• Problems
a: Please translate this sentence from the book excerpt into Spanish: "The labor participation rate is at a thirty year low despite the growing population."
b: Answer these questions using the book excerpt:
(i) Who published the book, and on what date?
(ii) What unemployment rate is the nation celebrating as the preface is written?
(iii) What is the title of Chapter 7?

• Text section
No part of this book may be reproduced, stored in a retrieval system, or transmitted by any means without the written permission of the author.
Published by AuthorHouse 10/18/2013
ISBN: 978-1-4918-2918-9 (sc)
ISBN: 978-1-4918-2917-2 (e)
Library of Congress Control Number: 2013918551
Any people depicted in stock imagery provided by Thinkstock are models, and such images are being used for illustrative purposes only.
Certain stock imagery © Thinkstock.
Because of the dynamic nature of the Internet, any web addresses or links contained in this book may have changed since publication and may no longer be valid.
The views expressed in this work are solely those of the author and do not necessarily reflect the views of the publisher, and the publisher hereby disclaims any responsibility for them.
Contents
Chapter 1 An Erie Silence
Chapter 2 Fiscal Realities
Chapter 3 The Mind
Chapter 4 The Body
Chapter 5 The Soul
Chapter 6 Coordinating mind, body and soul to function at Four Amps
Chapter 7 No Excuses
Chapter 8 Wired
To my father—a smart, kind man who was not counted for thirty plus years.
To my mother—The hardest working woman I have ever known, thanks mom.
Preface
As I write this book our nation is celebrating the reduction of the unemployment rate to 7.4% while stock market traders are fretting over the tapering
by the Federal Reserve. Several articles are circulating claiming the real unemployment rate is 11.3% or even higher. The labor participation rate is at a thirty year low despite the growing population. I watch the talking heads on the financial networks and I smile because it is difficult to celebrate the creation of the increase in the number of part-time jobs. When I listen to these employment statistics I think of my discussions with three consultants.
What do you call an unemployed executive? A consultant! Recently I had lunch with one consultant who presented me with a strong portfolio of quality work. By the end of the meeting he confided to me that he needed to sell personal assets to survive. Personal asset is a broad term. He was not talking about stocks and bonds; he meant jewelry, heirlooms and items of sentimental significance.

• Provided material

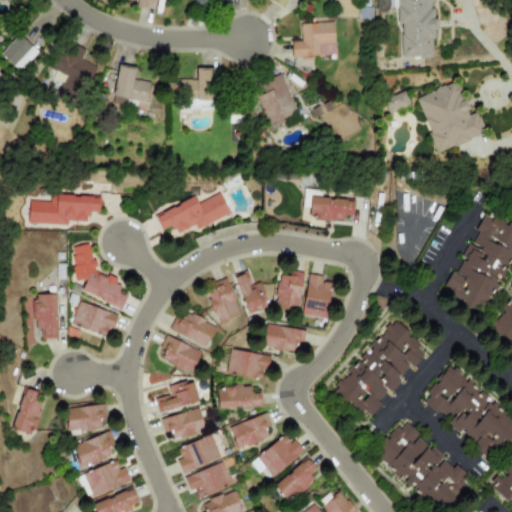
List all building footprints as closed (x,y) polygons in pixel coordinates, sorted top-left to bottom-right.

• Task-by-task outputs
a: La tasa de participación laboral está en su nivel más bajo en treinta años a pesar del crecimiento de la población.

b:
(i) AuthorHouse, on 10/18/2013
(ii) 7.4%
(iii) No Excuses